Задание:
Изложите отрывок о Мечникове в двух предложениях.

==== Избранный отрывок ====

Семен Резник - Мечников
И Мюллер набрасывает родословную ракообразных, показывая тем самым справедливость теории Дарвина.
Нетрудно понять, с каким волнением Мечников читал и перечитывал брошюру целую ночь. Мысль Мюллера давала руководящую идею, словно нить Ариадны, показывала путь. Сама собой стала складываться в голове целая программа исследований, и на нее не жалко было положить жизнь — те пять-шесть десятков лет, на которые он еще имел основание рассчитывать.
Нетрудно представить себе, как, едва дождавшись утра, он побежал к Ножину, и они, отмахнувшись от Ковалевского, пытавшегося напомнить, что Джиованни со своей лодкой давно уже ждет, проговорили несколько часов. Даже если наше предположение неверно и Илья действительно прочитал книжицу еще в Гисене — все остальное было наверняка…
10Под влиянием Фрица Мюллера Мечников набросился на ракообразных и обнаружил поразительную наблюдательность и идейную целостность в подходе к проблемам. В центр исследования он поставил небалию — самую примитивную форму высших раков, чье положение в системе этой группы считалось спорным, и сопоставлял ее развитие с развитием других ракообразных. Ему удалось выявить особенности дробления яйца, с несомненностью установить образование зародышевых листков и проследить развитие из них органов. Мечников идет дальше.
Он сопоставляет зародышевые листки ракообразных с листками других беспозвоночных и позвоночных животных и хотя не решается еще провозгласить всеобщность теории зародышевых листков, но делает вывод о «значительном распространении» зачатковых листков у беспозвоночных животных. Это, по его мнению, «обещает <…> доставить прочные данные для <…> сравнительной эмбриологии».
Напряженная работа требовала сосредоточенности, да Мечников и Ковалевский не умели отдавать делу только часть своего времени, мыслей, душевных сил. Правда, им хотелось познакомиться с «двумя русскими знаменитостями», жившими в то лето в соседнем городке Сорренто, — И. М. Сеченовым и М. А. Бакуниным. Но, увлеченные работой, друзья все откладывали поездку, да и робели нагрянуть непрошеными гостями. Наконец, побуждаемые Стуартом, которому ракообразные да головоногие, медузы да морские звезды изрядно осточертели и потому придали храбрости, они решились.
Бакунин принял их радушно и шумно. Размахивая руками, сверкая взором, разметав свою львиную гриву, он объявил о скором ниспровержении самодержавного строя. В газетах промелькнуло сообщение о волнениях киргизов, отказавшихся платить ясак, и Бакунин уверял, что вот-вот восстанет вся Россия.
Кто-то робко спросил:
— Что же, Михаил Александрович, будет после такого переворота?

==== Состав набора данных ====

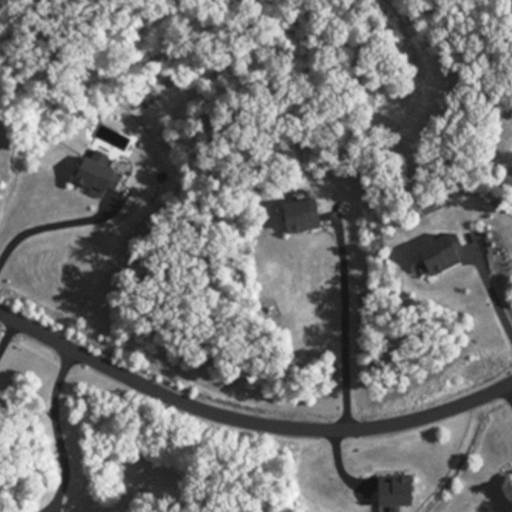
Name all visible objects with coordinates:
building: (93, 178)
building: (300, 217)
road: (51, 228)
building: (438, 256)
road: (490, 290)
road: (345, 322)
road: (248, 421)
road: (56, 431)
building: (394, 492)
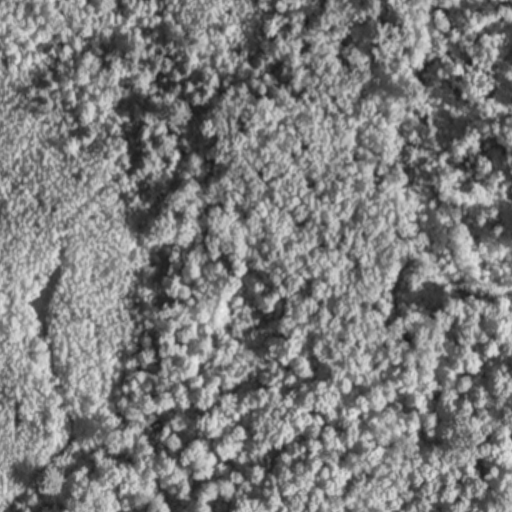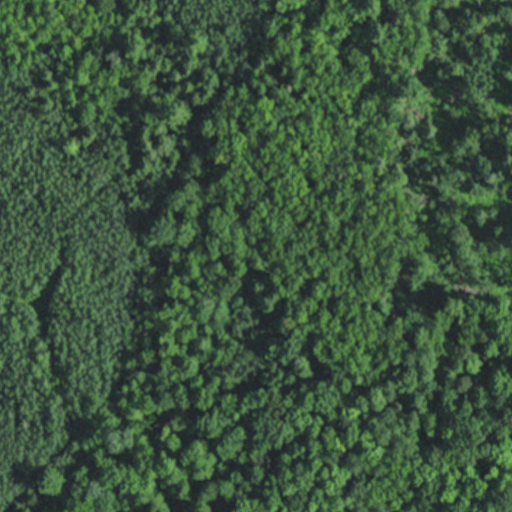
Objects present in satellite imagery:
road: (359, 415)
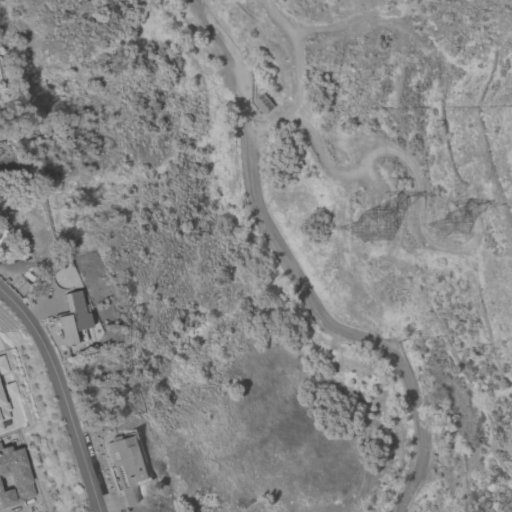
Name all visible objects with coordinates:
road: (299, 78)
building: (264, 106)
road: (420, 177)
power tower: (468, 217)
power tower: (385, 221)
park: (289, 238)
road: (296, 275)
building: (70, 317)
building: (71, 320)
building: (3, 389)
road: (60, 394)
building: (3, 405)
building: (127, 466)
building: (128, 467)
building: (13, 476)
building: (15, 476)
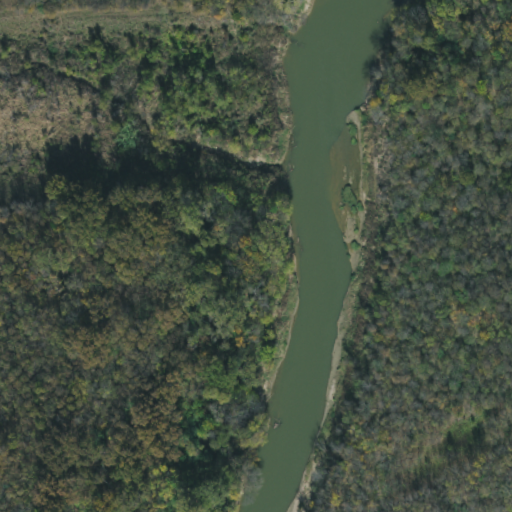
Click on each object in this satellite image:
river: (339, 258)
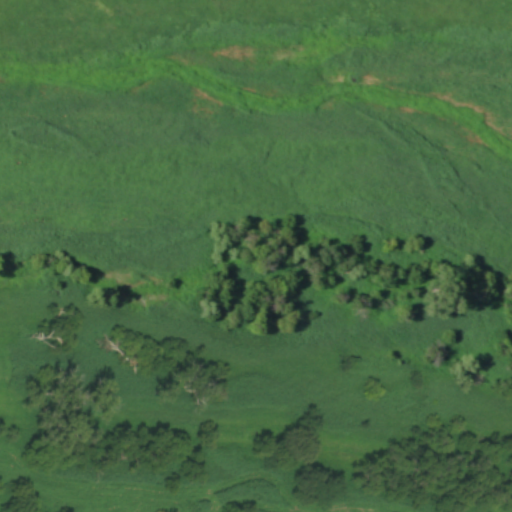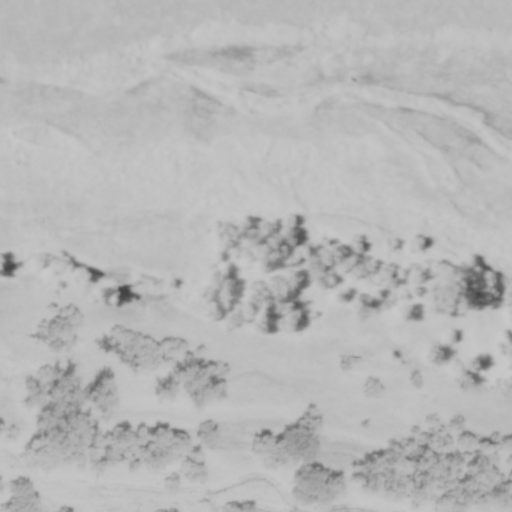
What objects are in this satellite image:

====

Решение задания:
Под влиянием Фрица Мюллера Мечников занялся ракообразными, поставил в центр исследования небалию и проследил образование зародышевых листков и развитие из них органов. Увлеченные работой, Мечников и Ковалевский долго откладывали поездку к жившим в Сорренто Сеченову и Бакунину, а когда наконец решились, Бакунин принял их радушно и объявил о скором ниспровержении самодержавного строя.